J'aimerais discuter de ce point très délicat.
Le problème est qu'on confond attachement avec amour, et détachement avec indifférence ou rejet.
Cela est valable vis-à-vis des objets, des animaux et des humains. Pour expliquer la différence, je vais prendre l'exemple d'un objet, plus facile à comprendre.
Monsieur X est littéralement amoureux de sa voiture: il a beaucoup travaillé pour pouvoir l'acheter, elle a de la gueule et de la classe, il la bichonne, veut qu'elle paraisse toujours neuve. Il l'emploie pour aller au boulot, et se désole quand il pleut (il va devoir la nettoyer d'urgence en rentrant), ou quand il transporte ses enfants, à qui il interdit de manger des biscuits, mais parfois leurs chaussures ne sont pas très propres... Il est malade si il trouve une griffe dedans, et s'il surprenait un voyou la griffer volontairement, il est capable de le tuer, ou presque. C'est comme si cette voiture était une peau supplémentaire, comme si elle faisait partie de lui, de sa personne.
Il a donc beaucoup de plaisir avec sa voiture, chaque fois qu'elle est bien propre et que le moteur ronronne bien, mais aussi beaucoup de tracas.
Ca, c'est un exemple d'attachement.
Voyons maintenant l'indifférence.
Monsieur Y s'en fiche de sa voiture, elle lui a aussi coûté cher, mais du moment qu'elle le conduit où il veut, qu'elle démarre le matin, il est content. Elle peut être cabossée, couverte de boue, émettre de la fumée noire, il ne le voit même pas. Il attend qu'elle soit en panne pour aller au garage.
Il n'en n'a donc aucun plaisir et ne s'en occupe pas.
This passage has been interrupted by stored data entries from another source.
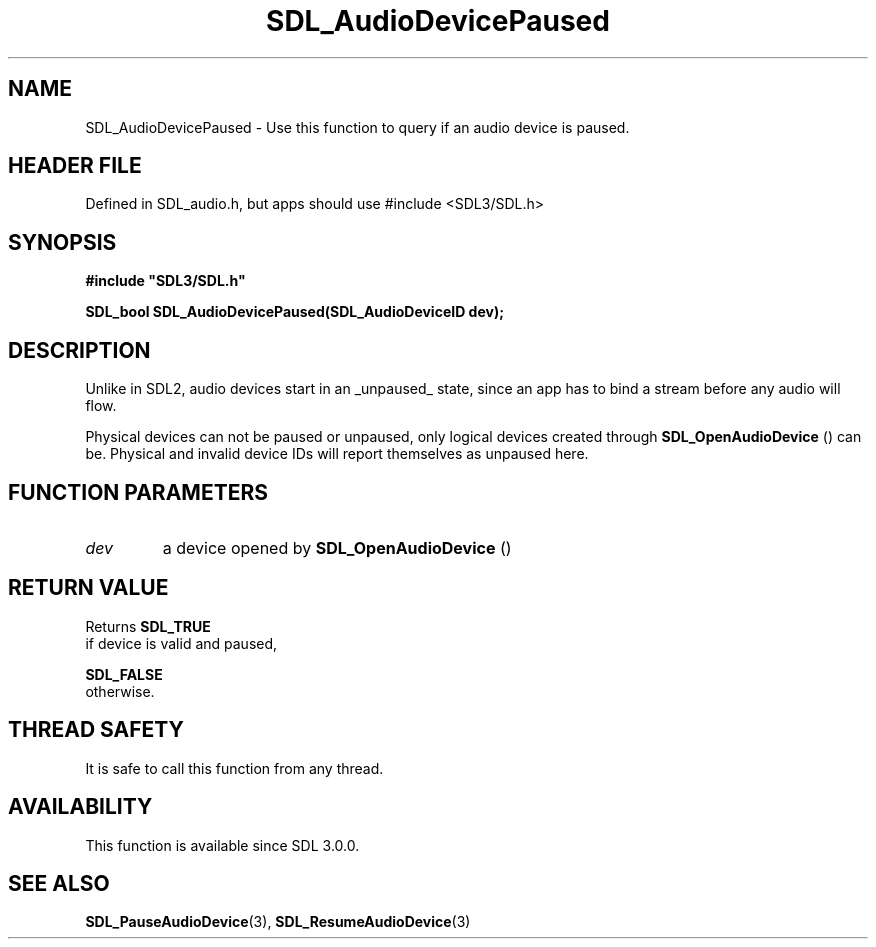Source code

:.\" This manpage content is licensed under Creative Commons
.\"  Attribution 4.0 International (CC BY 4.0)
.\"   https://creativecommons.org/licenses/by/4.0/
.\" This manpage was generated from SDL's wiki page for SDL_AudioDevicePaused:
.\"   https://wiki.libsdl.org/SDL_AudioDevicePaused
.\" Generated with SDL/build-scripts/wikiheaders.pl
.\"  revision SDL-3.1.1-no-vcs
.\" Please report issues in this manpage's content at:
.\"   https://github.com/libsdl-org/sdlwiki/issues/new
.\" Please report issues in the generation of this manpage from the wiki at:
.\"   https://github.com/libsdl-org/SDL/issues/new?title=Misgenerated%20manpage%20for%20SDL_AudioDevicePaused
.\" SDL can be found at https://libsdl.org/
.de URL
\$2 \(laURL: \$1 \(ra\$3
..
.if \n[.g] .mso www.tmac
.TH SDL_AudioDevicePaused 3 "SDL 3.1.1" "SDL" "SDL3 FUNCTIONS"
.SH NAME
SDL_AudioDevicePaused \- Use this function to query if an audio device is paused\[char46]
.SH HEADER FILE
Defined in SDL_audio\[char46]h, but apps should use #include <SDL3/SDL\[char46]h>

.SH SYNOPSIS
.nf
.B #include \(dqSDL3/SDL.h\(dq
.PP
.BI "SDL_bool SDL_AudioDevicePaused(SDL_AudioDeviceID dev);
.fi
.SH DESCRIPTION
Unlike in SDL2, audio devices start in an _unpaused_ state, since an app
has to bind a stream before any audio will flow\[char46]

Physical devices can not be paused or unpaused, only logical devices
created through 
.BR SDL_OpenAudioDevice
() can be\[char46]
Physical and invalid device IDs will report themselves as unpaused here\[char46]

.SH FUNCTION PARAMETERS
.TP
.I dev
a device opened by 
.BR SDL_OpenAudioDevice
()
.SH RETURN VALUE
Returns 
.BR SDL_TRUE
 if device is valid and paused,

.BR SDL_FALSE
 otherwise\[char46]

.SH THREAD SAFETY
It is safe to call this function from any thread\[char46]

.SH AVAILABILITY
This function is available since SDL 3\[char46]0\[char46]0\[char46]

.SH SEE ALSO
.BR SDL_PauseAudioDevice (3),
.BR SDL_ResumeAudioDevice (3)
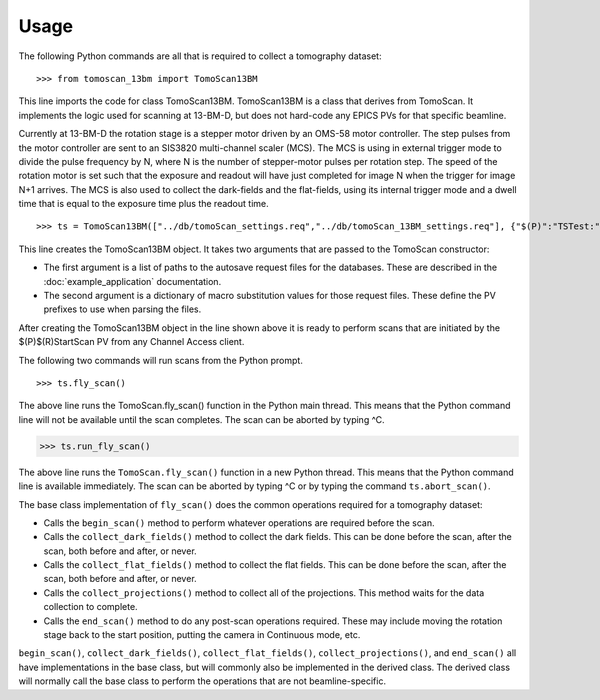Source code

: =====
Usage
=====


The following Python commands are all that is required to collect a tomography dataset::

>>> from tomoscan_13bm import TomoScan13BM

This line imports the code for class TomoScan13BM.  TomoScan13BM is a class that derives from TomoScan.  
It implements the logic used for scanning at 13-BM-D, but does not hard-code any EPICS PVs
for that specific beamline.  

Currently at 13-BM-D the rotation stage is a stepper motor driven by an OMS-58 motor controller.  
The step pulses from the motor controller are sent to an SIS3820 multi-channel scaler (MCS). 
The MCS is using in external trigger mode to divide the pulse frequency by N, 
where N is the number of stepper-motor pulses per rotation step.
The speed of the rotation motor is set such that the exposure and readout will have just completed
for image N when the trigger  for image N+1 arrives.
The MCS is also used to collect the dark-fields and the flat-fields, using its internal trigger mode and a
dwell time that is equal to the exposure time plus the readout time.

::

>>> ts = TomoScan13BM(["../db/tomoScan_settings.req","../db/tomoScan_13BM_settings.req"], {"$(P)":"TSTest:", "$(R)":"TS1:"})

This line creates the TomoScan13BM object.  It takes two arguments that are passed to the 
TomoScan constructor:

- The first argument is a list of paths to the autosave request files for the databases.
  These are described in the :doc:`example_application` documentation.
- The second argument is a dictionary of macro substitution values for those request files.
  These define the PV prefixes to use when parsing the files.

After creating the TomoScan13BM object in the line shown above it is ready to perform scans that are 
initiated by the $(P)$(R)StartScan PV from any Channel Access client.

The following two commands will run scans from the Python prompt.

::

>>> ts.fly_scan()

The above line runs the TomoScan.fly_scan() function in the Python main thread.  This means that the Python command
line will not be available until the scan completes.  The scan can be aborted by typing ^C.

>>> ts.run_fly_scan()

The above line runs the ``TomoScan.fly_scan()`` function in a new Python thread.  This means that the Python command
line is available immediately.  The scan can be aborted by typing ^C or by typing the command ``ts.abort_scan()``.

The base class implementation of ``fly_scan()`` does the common operations required for a tomography dataset:

- Calls the ``begin_scan()`` method to perform whatever operations are required before the scan. 
- Calls the ``collect_dark_fields()`` method to collect the dark fields.  
  This can be done before the scan, after the scan, both before and after, or never.
- Calls the ``collect_flat_fields()`` method to collect the flat fields. 
  This can be done before the scan, after the scan, both before and after, or never.
- Calls the ``collect_projections()`` method to collect all of the projections.
  This method waits for the data collection to complete.
- Calls the ``end_scan()`` method to do any post-scan operations required.
  These may include moving the rotation stage back to the start position, putting the camera in Continuous mode, etc.
  
``begin_scan()``, ``collect_dark_fields()``, ``collect_flat_fields()``, ``collect_projections()``, and ``end_scan()``
all have implementations in the base class, but will commonly also be implemented in the derived class.
The derived class will normally call the base class to perform the operations that are not beamline-specific.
Son plaisir est d'être transporté, mais la voiture elle même ne lui en apporte aucun: juste des soucis quand il faut aller au garage.
Et maintenant le détachement.
Monsieur Z , dans les mêmes circonstances, aimera sa voiture mais sans excès, la soignera bien. Il apprécie le ronronnement du moteur, l'entretient scrupuleusement, la trouve jolie et a du plaisir à l'utiliser, mais il n'y est pas attaché émotionnellement,
il ne s'identifie pas à elle. Donc s'il y a une griffe dedans, bien sûr il sera contrarié, mais l'oubliera vite: "bah, cela n'empêche pas de l'utiliser". Ou bien il décidera de faire les frais de réparation, ou bien il acceptera la griffe, mais dans les deux cas, il ne sera pas affecté émotionnellement.
Maintenant les religions, qu'en disent elles ?
Sorry pour les citations approximatives, je les cite de tête.
Elles sont très sévère! Elles proposent le même détachement, mais vis-à-vis des humains. Les plus sévères sont Ghandi (hindouisme) et Jésus.
Le
bouddhisme donne surtout la méthode pour apprendre à se détacher: il ne se contente pas de dire qu'il faut être détaché. En effet, l'enseignement du bouddhisme est basé sur la diminution de la souffrance due à l'illusion, et monsieur X est bien évidemment dans l'illusion que sa voiture est un objet important qui fait partie sa personne , au lieu d'être son véhicule.
Ghandi asocie l'attachement à la peur: en effet monsieur X vit dans la crainte que sa voiture soit abîmée.
Il appelle l'absence de peur "l'intrépidité" (du moins, c'est traduit ainsi). Dans les lettres à l'Ashsram, il dit que c'est en supprimant l'attachement aux objets et aux personnes qu'on atteindra l'intrépidité. Je ne sais pas si cela vient de l'hindouisme, ou de lui personnellement. Si JR passe par ici... ?
Jésus ne reste pas à la traîne ! Dans les traductions, il va jusque recommander de haïr père et mère, ce qui est en totale contradiction avec le reste de son enseignement, ce qui fait penser qu'il voulait dire "trancher le lien avec les proches", donc s'en détacher. Idem avec les objets "là où sera ton coeur, sera aussi ton esprit", ce qui fait penser aux esprits-fantômes attachée à un lieu, ce qui les empêche de continuer leur évolution.